Criminalisation of children in Scotland, 1910 to 1971


Researcher: Christine Kelly (Mentor: Lindsay Farmer)

Dr Christine Kelly received a British Academy Postdoctoral Fellowship to pursue a project on the criminalisation of children in Scotland in the period from 1910 to 1971. The British Academy awarded £231,800 to fund the three year programme of research.

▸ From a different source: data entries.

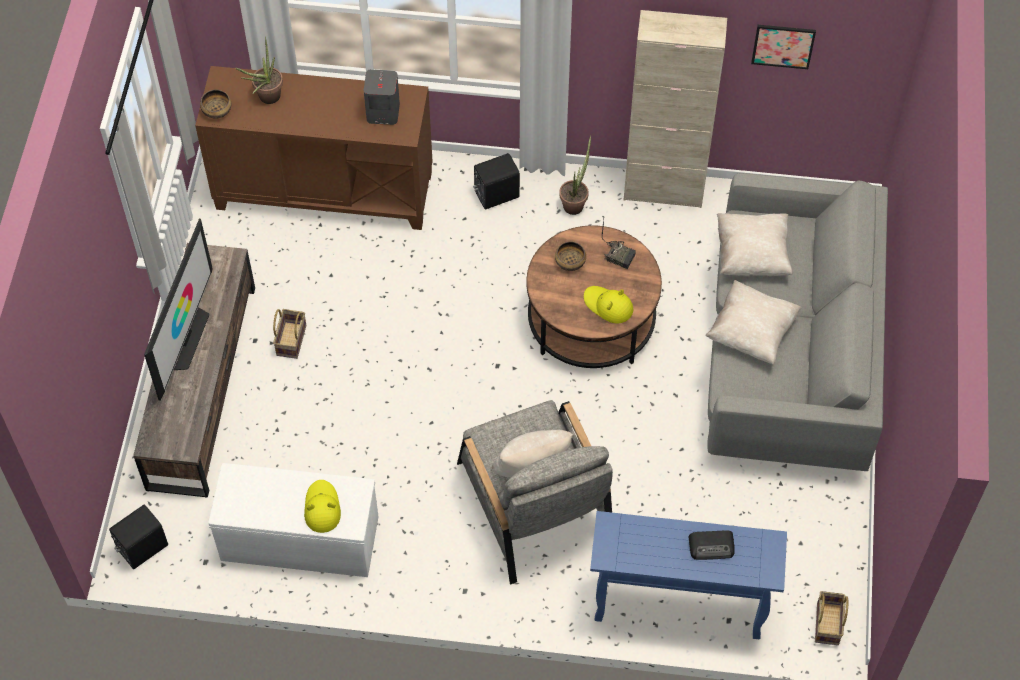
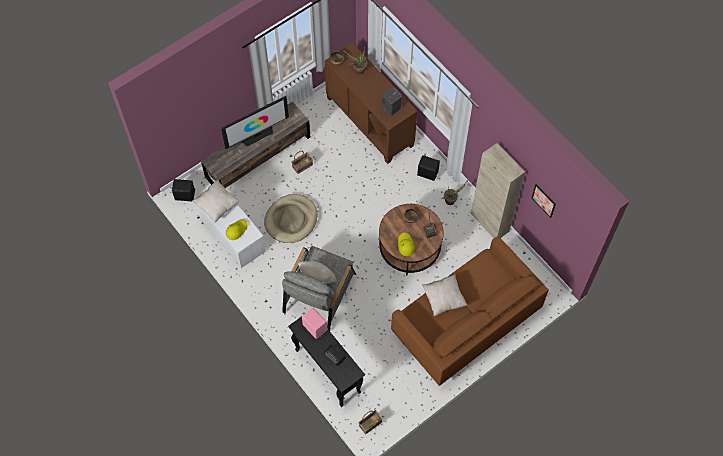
camera: 45 degrees right, 5 degrees up
(365, 434) = (291, 220): none -> beige dog bed
(633, 532) = (315, 327): none -> pink speaker
(677, 606) = (327, 370): blue console table -> black console table
(752, 255) = (476, 272): beige pillow -> beige pillow (217, 205)
(789, 356) = (465, 322): grey sofa -> brown sofa

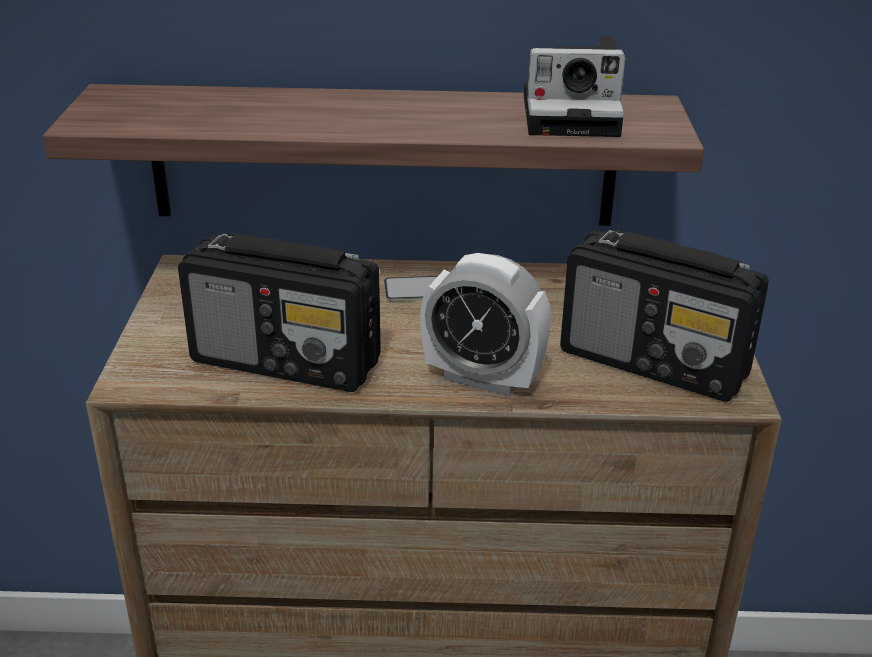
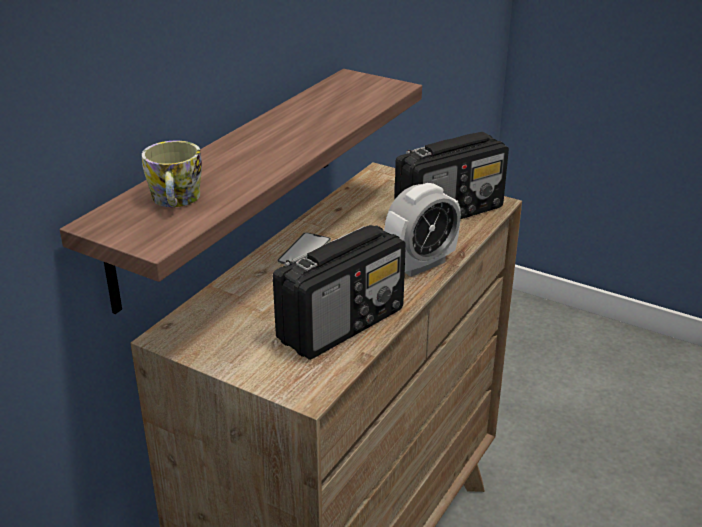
camera: 60 degrees left, 0 degrees up
(184, 108) = (175, 201): none -> mug
(575, 115) = (342, 97): camera -> none

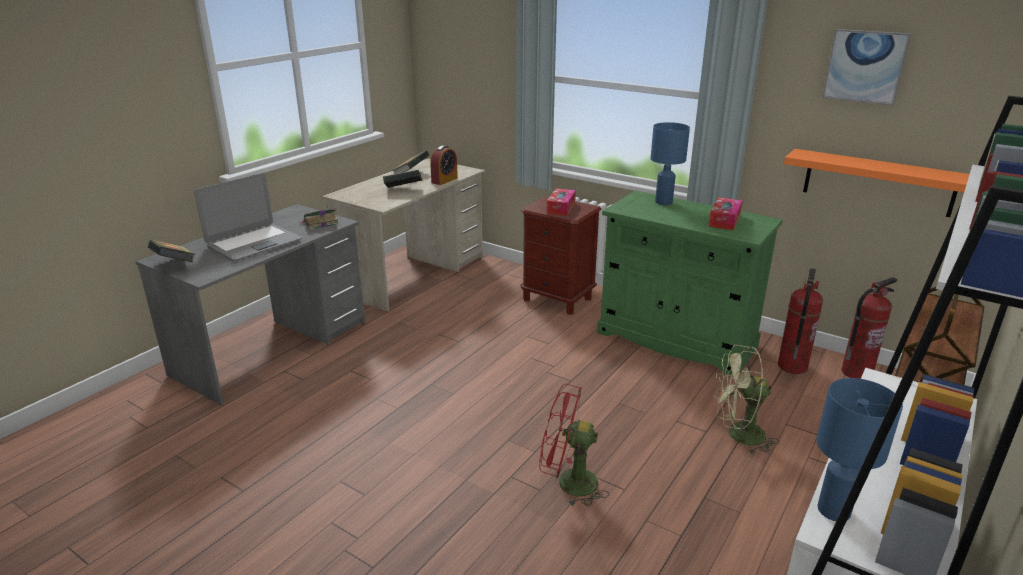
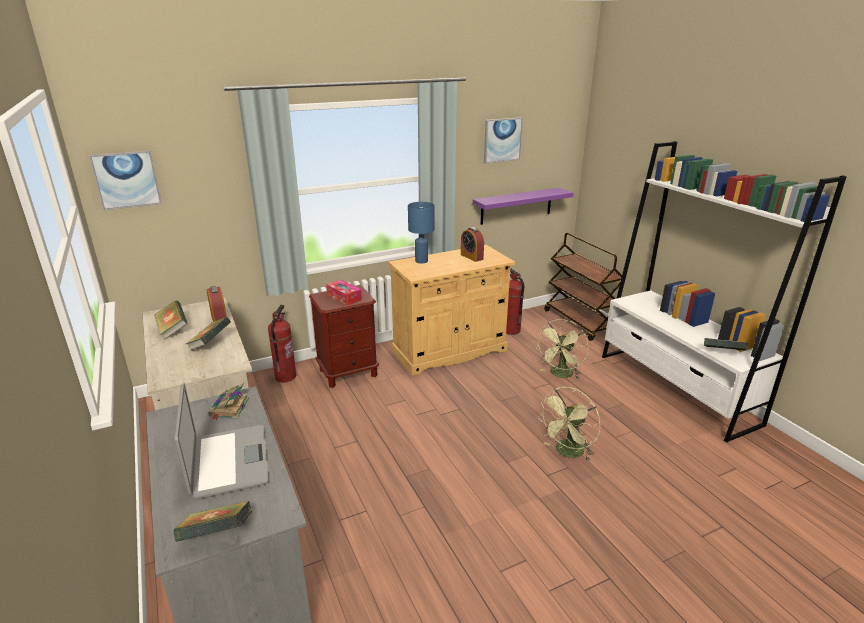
camera: 60 degrees left, 0 degrees up
(438, 36) = (126, 180): none -> picture
(568, 483) = (567, 453): red fan -> green fan
(676, 339) = (449, 351): green cabinet -> beige cabinet
(724, 220) = (471, 257): tissue box -> alarm clock
(834, 510) = (722, 355): blue table lamp -> book
(856, 373) = (532, 317): fire extinguisher -> fire extinguisher (285, 377)
(878, 182) = (516, 206): orange shelf -> purple shelf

The project took as its starting point Dr Kelly’s doctoral thesis exploring the criminalisation of children in Scotland between 1840 and 1910 and continued the account into the twentieth century until the establishment of the children’s hearings system in 1971. This will complete the story more fully, tracking in depth the course of juvenile justice history in Scotland. Venturing into largely unexplored territory in many areas, the project will draw on a wide range of primary sources to analyse fundamental issues relating to the criminalisation of children. And the investigation will be set in the context of wider changes in criminal justice culture, changes such as the extended use of probation and the political controversy in the 1930s over the appropriateness of corporal punishment for juvenile offenders. The project addresses an important subject, which up to now has been surprisingly neglected, and promises to offer a broader vision of the historical origins of the distinctive Scottish approach to juvenile justice.


Key publications:

C Kelly, "Probation officers for young offenders in 1920s Scotland" (2017) 9 European Journal of Probation 169-191.

C Kelly, "Reforming juvenile justice in nineteenth-century Scotland: the subversion of the Scottish Day Industrial School Movement" (2016) Crime, History and Societies.

C Kelly, "Continuity and change in the history of Scottish juvenile justice" (2016) 6 Law, Crime and History 59-82.